Com relação a adoção de bitcoin em El Salvador, ele assente que ainda não são todos que de fato usam a moeda, mas se diz confiante que isso mudará em breve com a nova geração que está surgindo. 

“Aqueles que sabem de verdade são as crianças que vão ocupar a tecnologia e poder ajudar seus pais. O legal é que eles já vão ter bitcoin, não vão precisar comprar quando tiver mais caro no futuro porque seus pais já estão guardando de herança para eles”.

Na região, o bitcoin parece ser muito mais aceito entre os mais jovens. Carlos Moisés, 19 anos, por exemplo, trabalha como salva-vidas nas praias de El Zonte e estampa o logo do bitcoin no seu uniforme de trabalho. 

Ele admite que ficou perdido quando foi usar a criptomoeda pela primeira vez, mas que sempre teve ajuda de pessoas da comunidade para ensiná-lo. Posteriormente, ele foi vendo vídeos no YouTube para aprender a usar por conta própria.

Carlos Moisés, guarda-vidas de El Zonte (Foto: Saori Honorato/Portal do Bitcoin)
Carlos Moisés, guarda-vidas de El Zonte (Foto: Saori Honorato/Portal do Bitcoin)

“Eu acho legal usar bitcoin para comprar em alguns lugares aqui em El Zonte, mas fora daqui não são todos os lugares que aceitam.
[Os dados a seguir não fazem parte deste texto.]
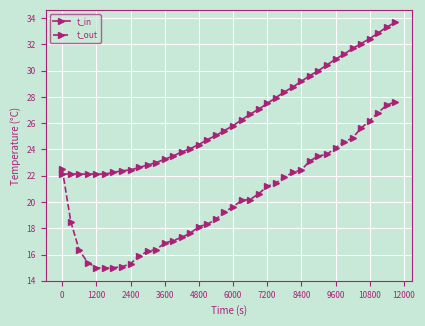

Rank the series by their average value, from highest to lowest.

t_in, t_out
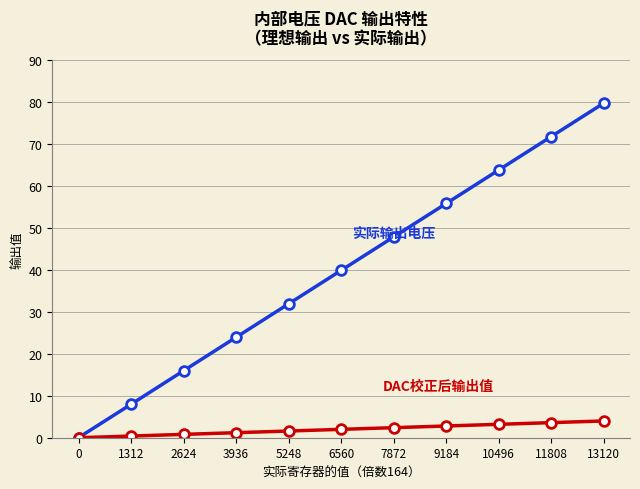

At which category is the sum across all series the highest?

13120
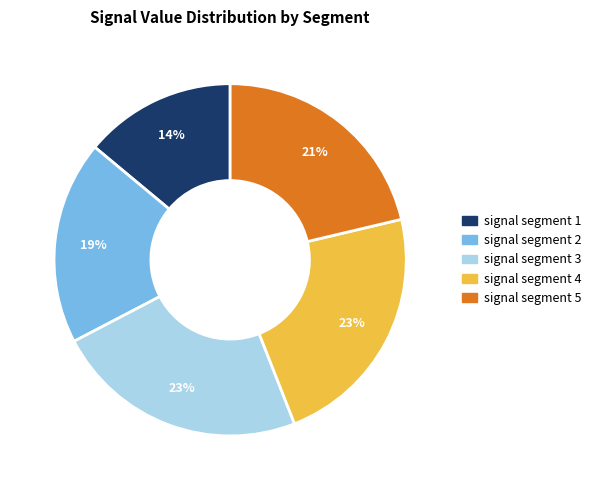

Which slice is the smallest?

signal segment 1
Sei que é difícil usar, mas as pessoas têm que dar uma chance para aprender. Pouco a pouco você vai se acostumando”. 

Ele trabalha na praia desde que tinha 15 anos, inspirado por outros dois tios e três primos que também são salva-vidas. Diferentemente dos filhos de Carmen, Carlos não tem vontade de sair do país. “Eu amo morar aqui, é um lugar maravilhoso”.